I don't think many are going to be willing to do these steps. It's a very awkward thing to ask of anyone, let alone someone with SA. I'll have enough trouble saying "hello". I don't want to have to tell someone who is already extremely self-conscious what they did "wrong" and I wouldn't want to be scrutinised in such a way by others. This approach would most likely reinforce my SA. People with this condition need to learn that there isn't a right or wrong way to go about most things anyway. I think it would be better if people just talked normally and became more comfortable naturally over time.

I'd give this a try if it weren't for those two steps.


----------



## Benmiller (Feb 11, 2011)

@ pointy

I think you understand me wrong, of course there are no rules to socializing, although there are certain habits that you can practice and learn that can be really beneficial.

And ofcourse, if you just want to talk to people, that's oke too. I just made some guidelines, but you and the person you talk to can decide to do whatever you want: If you think something else works better, just do that.

But it would be cool if you tried it out 

Almost all succesfull people also learned this way, through feedback. At the end of the day they think: what did I all screw up today? And how can I do that better next time? Just read Dale Carnegies books if you haven't yet, they're great. And here I want to apply the same principles of constructive feedback.

And I think if you say on beforehand to the other person that you are, for example, going to listen well, then you are kind of forced to do that, because you said you we're going to do that. I think that's a good motivation, because people tend to forget to apply things they learn, while that's the most important step.


----------



## mgeezy360 (Jun 25, 2011)

*Contact*

I've tried to contact you Ben but no response on Skype.


----------



## Benmiller (Feb 11, 2011)

Hey, sorry, didn't get to it yet, but did I add you now in skype? Tomorrow I will contact all the contacts so far.


----------



## Squirrelevant (Jul 27, 2008)

I got a contact request from someone who I didn't know with a generic message. Since I don't like to add people randomly (due to the potential for spammers, scammers and whatnot), I almost didn't add them until I googled their user name and found that they replied on one of the skype threads here. So I figured you shared my details with them. I added them and wasn't sure what to say, plus I felt anxious, so I left it at that. Has a group chat room even been created for this? Is anything happening currently? I'm seriously confused.


----------



## Benmiller (Feb 11, 2011)

@ pointy:

Hey, good thing you added them. I also had that problem the first time: I almost thought someone was a bot or something.

About the group: Like you can see in my posts above: the main idea for the group is that we are all contacts on skype and that you can talk to someone whenever you have time, because there'll probably be someone else online too. And the more people will join, the more chance there'll be someone is online to talk with.
For the rest, I don't think we need a group chat, everything we need we have already right now. 
I hope you're a bit less confused.

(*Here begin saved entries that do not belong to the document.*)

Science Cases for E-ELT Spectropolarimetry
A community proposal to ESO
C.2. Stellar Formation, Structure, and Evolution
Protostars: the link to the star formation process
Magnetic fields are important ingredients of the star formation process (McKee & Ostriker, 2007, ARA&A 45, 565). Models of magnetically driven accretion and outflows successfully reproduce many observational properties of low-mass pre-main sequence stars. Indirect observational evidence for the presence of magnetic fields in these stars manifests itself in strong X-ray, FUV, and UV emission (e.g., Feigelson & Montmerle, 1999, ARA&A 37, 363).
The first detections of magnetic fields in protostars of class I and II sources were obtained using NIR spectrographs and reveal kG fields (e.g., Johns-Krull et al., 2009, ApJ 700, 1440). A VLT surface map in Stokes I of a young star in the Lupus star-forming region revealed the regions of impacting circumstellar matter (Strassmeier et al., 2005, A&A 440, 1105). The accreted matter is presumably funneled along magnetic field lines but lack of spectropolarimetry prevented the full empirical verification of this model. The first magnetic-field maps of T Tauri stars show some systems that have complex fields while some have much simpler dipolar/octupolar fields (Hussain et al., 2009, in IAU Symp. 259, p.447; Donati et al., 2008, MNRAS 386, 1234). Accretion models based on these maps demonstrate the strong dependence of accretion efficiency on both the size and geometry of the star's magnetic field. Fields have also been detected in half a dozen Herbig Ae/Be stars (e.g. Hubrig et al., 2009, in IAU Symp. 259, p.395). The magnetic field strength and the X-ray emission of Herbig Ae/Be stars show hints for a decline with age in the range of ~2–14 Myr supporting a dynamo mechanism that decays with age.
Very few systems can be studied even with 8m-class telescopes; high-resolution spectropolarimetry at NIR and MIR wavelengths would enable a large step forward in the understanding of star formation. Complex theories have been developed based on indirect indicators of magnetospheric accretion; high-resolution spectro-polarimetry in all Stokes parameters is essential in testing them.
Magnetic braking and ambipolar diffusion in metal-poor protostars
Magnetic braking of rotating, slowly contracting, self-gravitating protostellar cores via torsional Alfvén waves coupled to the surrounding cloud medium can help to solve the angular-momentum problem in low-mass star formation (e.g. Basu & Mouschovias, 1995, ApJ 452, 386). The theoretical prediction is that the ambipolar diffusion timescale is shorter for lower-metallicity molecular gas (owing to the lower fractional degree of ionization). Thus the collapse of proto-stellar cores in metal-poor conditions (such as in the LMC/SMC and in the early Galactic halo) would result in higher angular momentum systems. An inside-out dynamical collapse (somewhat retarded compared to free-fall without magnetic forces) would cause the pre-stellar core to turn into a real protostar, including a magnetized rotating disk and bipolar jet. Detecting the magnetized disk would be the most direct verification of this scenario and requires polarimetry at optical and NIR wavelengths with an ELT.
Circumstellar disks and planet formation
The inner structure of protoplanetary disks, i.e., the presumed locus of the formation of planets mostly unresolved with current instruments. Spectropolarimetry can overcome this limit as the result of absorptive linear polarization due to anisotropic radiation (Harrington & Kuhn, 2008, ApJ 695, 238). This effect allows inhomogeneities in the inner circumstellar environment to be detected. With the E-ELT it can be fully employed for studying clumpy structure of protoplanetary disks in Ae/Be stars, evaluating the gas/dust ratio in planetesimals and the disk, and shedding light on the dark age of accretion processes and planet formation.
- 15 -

It's normal to feel anxious about it, that's the very reason why we started it, I have it too, like the rest, you're not alone, and over time you'll get more and more comfortable.


----------



## Benmiller (Feb 11, 2011)

*"Update"*
Hey people, I wanted to make sure everybody knows what's going on.
1st: there are nine people in our group now, what's quite much already
2nd: There were some problems with the sharing of contacts with skype, so if you don't have eight contacts yet, you can contact me and I'll send them. Or you could ask someone else from the group too.
3rd: The group is not dead, and will not be for the next years if that's necessary, for as far as I'm concerned. Of course it's summer now and many people will have holidays too. The 23rd of this month I'll be gone for 3 weeks to Spain, so I probably won't respond.

Ok, keep it up you guys And listen to the new Death Cab for Cutie album, "Codes and Keys"


----------